Tequila, Tech and Talk
I stopped in a liquor store the other day to pick up a bottle of red wine. It was the last item on my grocery list and I was looking forward to quickly getting home. As I walked in, a staff member informed me that their scanning system was down. She asked me to choose my item and bring the paper price-tag from the shelf to the cashier. I looked over and saw a line up of at least 20 people, ten on each side. So, I found the wine, detached the paper tag from the shelf and proceeded to the line up holding my paper tag.
For the next 20 minutes, a staff member greeted people at the door, walked to each of us asking us if we had our tag and running back to shelves to get tags if people forgot. (She handled the situation really well!) Aside from the one angry man who spoke loudly on his phone to the manager demanding a refund for the time he spent waiting . . . the rest of us had a great time! It was the most chatty bunch of shoppers that I’ve been with for a long time.
The guy in front of me smelled so thickly of alcohol, I was surprised that he needed more, but he clung onto his tequila bottle and said he wasn’t leaving the store without it. He reminisced about the good old days when scanners hadn’t been invented, when price tags were stickers and how you could switch the stickers around if you were quick enough. His eyes twinkled and he seemed to come alive with this 20 minute wait as we all closely stood together. The people behind me decided to share the same tag because they were buying the same brand of beer. They became buddies. The 10 people on the other side of the cashier started chatting, sharing tags, encouraging the young cashiers that they were doing a good job as they hand wrote each purchase and calculated price, gst, and deposit amounts on paper, old-school style.

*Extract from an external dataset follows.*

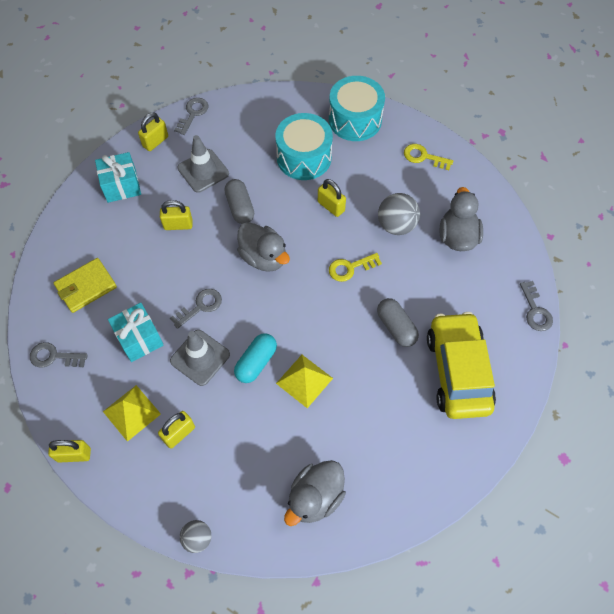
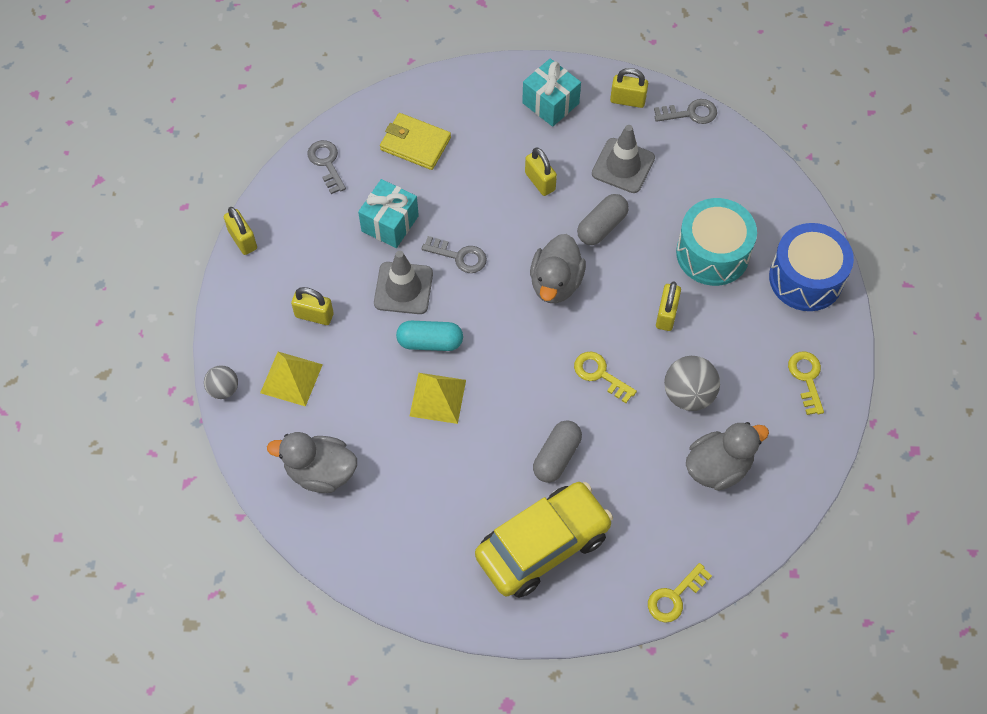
camera: 60 degrees right, 0 degrees up
yellow pyramid [103,385,161,442] -> yellow pyramid moved to [260,352,323,407]
turquoise drum [329,76,385,141] -> blue drum [769,223,854,311]
grey key [520,281,553,331] -> yellow key [648,563,712,623]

For a moment, as I stood and watched and listened, I felt like I was in the foyer of my church.
We long to be known. And when we’re forced to look each other in the eyes and interact, something amazing happens. I’m not against technology. It makes transactions efficient, simplifies life and allows me to do my banking from my living room couch. But, it also permits us to live in a hurry–conveniently avoiding contact with others.

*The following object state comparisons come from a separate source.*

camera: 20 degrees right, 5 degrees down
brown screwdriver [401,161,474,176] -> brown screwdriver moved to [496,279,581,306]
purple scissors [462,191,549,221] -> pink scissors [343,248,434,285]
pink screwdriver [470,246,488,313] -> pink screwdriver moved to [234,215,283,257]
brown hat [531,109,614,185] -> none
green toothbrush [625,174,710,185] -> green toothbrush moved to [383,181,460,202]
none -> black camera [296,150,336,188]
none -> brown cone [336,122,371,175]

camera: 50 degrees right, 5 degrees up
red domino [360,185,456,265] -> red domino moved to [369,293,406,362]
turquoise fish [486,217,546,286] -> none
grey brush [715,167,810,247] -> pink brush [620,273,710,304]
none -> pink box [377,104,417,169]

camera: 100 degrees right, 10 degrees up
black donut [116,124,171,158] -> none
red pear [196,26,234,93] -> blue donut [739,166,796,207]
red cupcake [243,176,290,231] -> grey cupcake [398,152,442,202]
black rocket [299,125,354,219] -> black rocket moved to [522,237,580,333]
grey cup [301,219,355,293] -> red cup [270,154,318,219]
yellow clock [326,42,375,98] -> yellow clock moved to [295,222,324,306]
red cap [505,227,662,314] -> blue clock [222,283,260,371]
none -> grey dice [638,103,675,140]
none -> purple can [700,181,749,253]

As I drove away, I was intrigued. I liked what happened in there. I liked being so close to so many random people and being “forced” to interact. It made me wonder about elevators, buses, doctor waiting rooms . . . and it made me want to remember how good it felt to be humans together - even in the liquor store. I wondered if this experience was rare for many of those people.
Sometimes I think that elderly people know this secret already. They seem more free in their spirits to casually chat in the grocery store or laugh about something in the parking lot or take time to tell a story. They seem gracious when things take more time than usual and often wave me ahead of them, assuming I’m in a rush.
I don’t know if I’ll ever stand in line behind my tequila friend again, but if I do, I’m gonna bring up that day and see if he remembers. Those little moments can mean something, perhaps more than we realize.